Geçtiğimiz günlerde bir basın toplantısına katıldım, hayatımın iletişim dersini aldım, çıktım. Ben gazeteciysem, oraya katılanların mesleği neydi bilmiyorum. Ben iletişimciysem bunlar kimdi? İçim acıdı!
Basın toplantısı, bir kurum, kuruluş ya da bireyin, verecek mesajı olduğunda kurgulanan iletişim araçlarından biridir. Mesajın sahibi ayrım gözetmeksizin bir kerede çok sayıda medya temsilcisiyle paylaşmak niyetiyle hareket eder, bir mekan seçer, toplu davet çıkarır.
Basın toplantısına, konunun uzmanı ya da konuyu bilen gazeteceilerin geleceği varsayılır, seçilmiş bir grubun gelmesi arzulanır çünkü bilgisi olan konuyu anlayabilir, yerinde soru sorar.

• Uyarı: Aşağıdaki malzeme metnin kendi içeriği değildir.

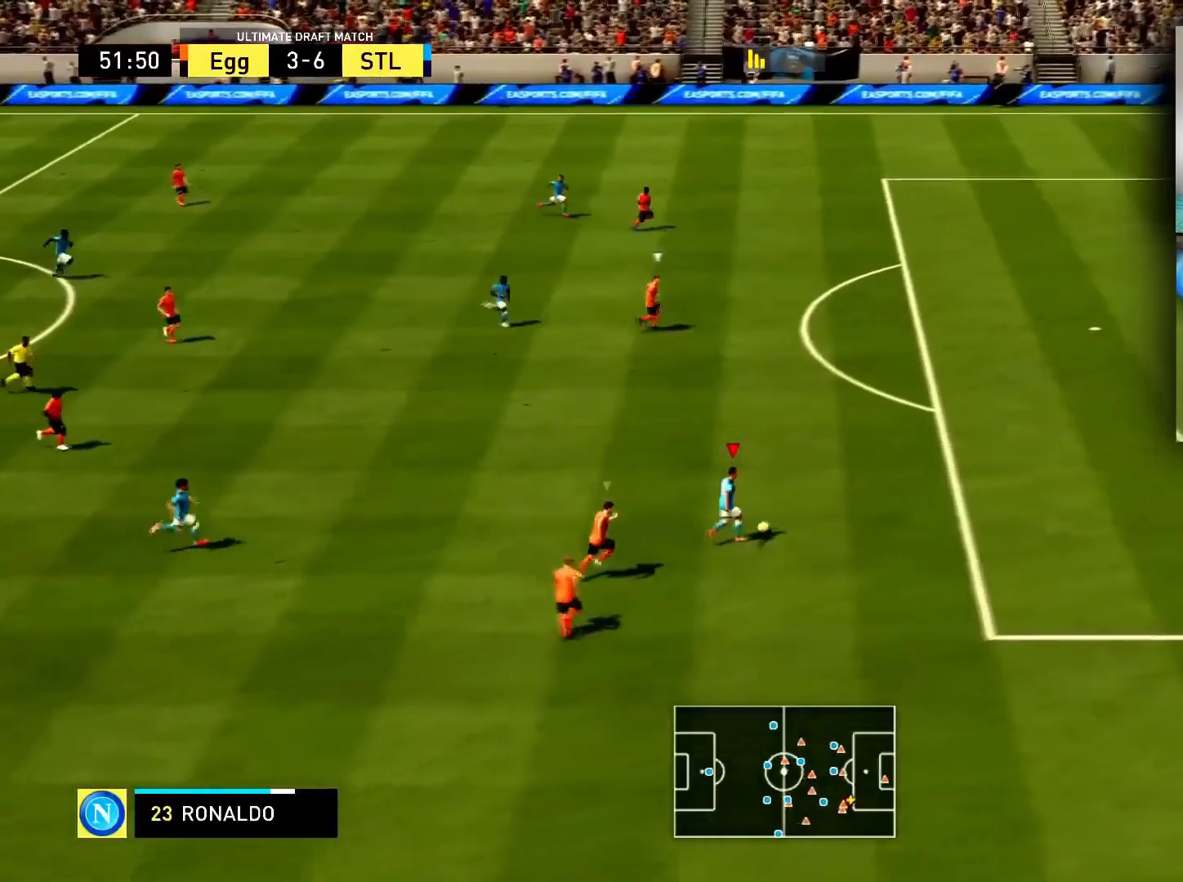
{"buttons": ["R2"], "left_stick": "up-right", "right_stick": "center", "events": []}
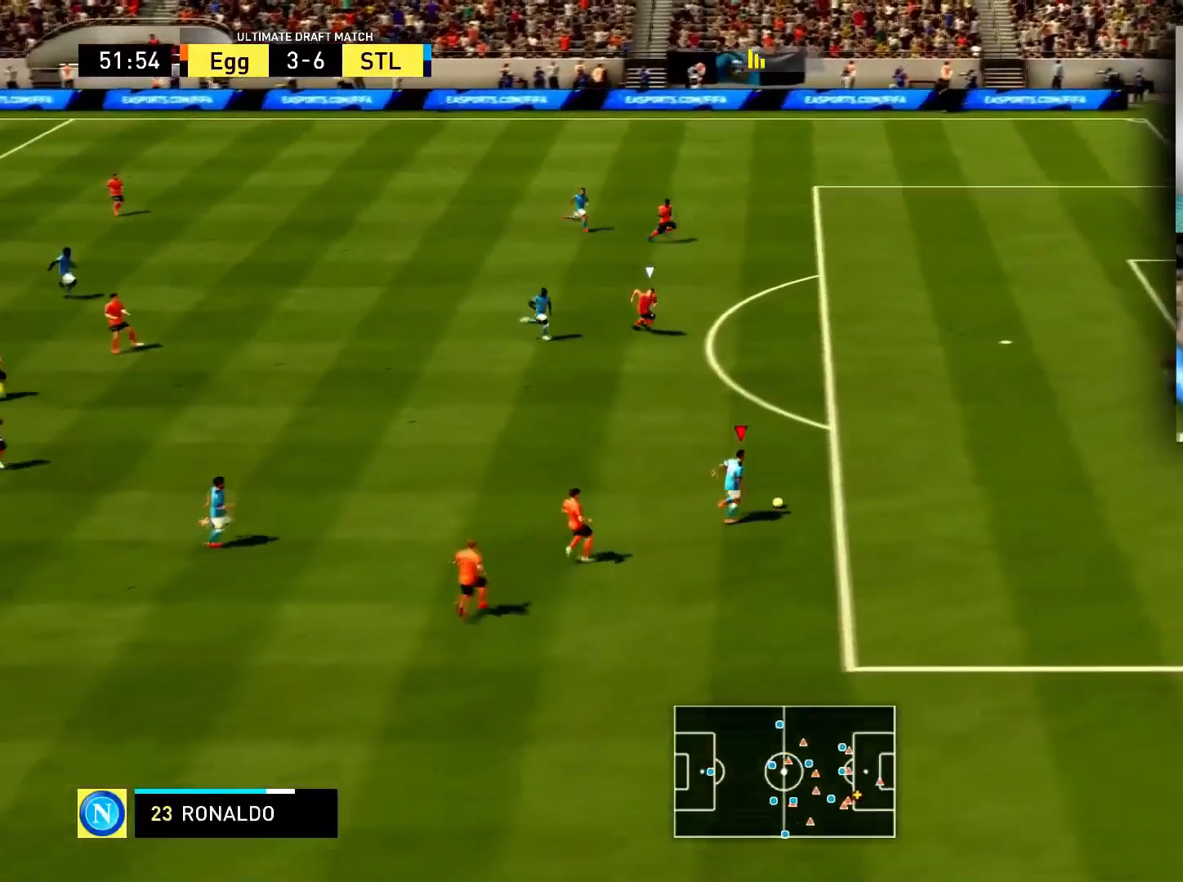
{"buttons": [], "left_stick": "center", "right_stick": "down-right", "events": [[66, "R2", "up"], [367, "left_stick", "center"], [367, "right_stick", "down-right"]]}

Soru bir gazetecinin en değerli aracıdır. Merakla başlar, ağızdan soru olarak çıkar. İyi gazeteci sorusundan belli olur. Soru, kamuoyu adına sorulur. Kişisel merak için değil anlayacağınız… Gazetecinin var olma sebebi kamuoyunun bilgilenme ihtiyacını karşılamaktır. Gazeteci ne kadar meraklı olursa okur onun yazdıklarından o kadar keyif alır. Gazeteci konuya ne kadar hakimse o kadar akıcı ve bilgi dolu bir kurgu yaratır.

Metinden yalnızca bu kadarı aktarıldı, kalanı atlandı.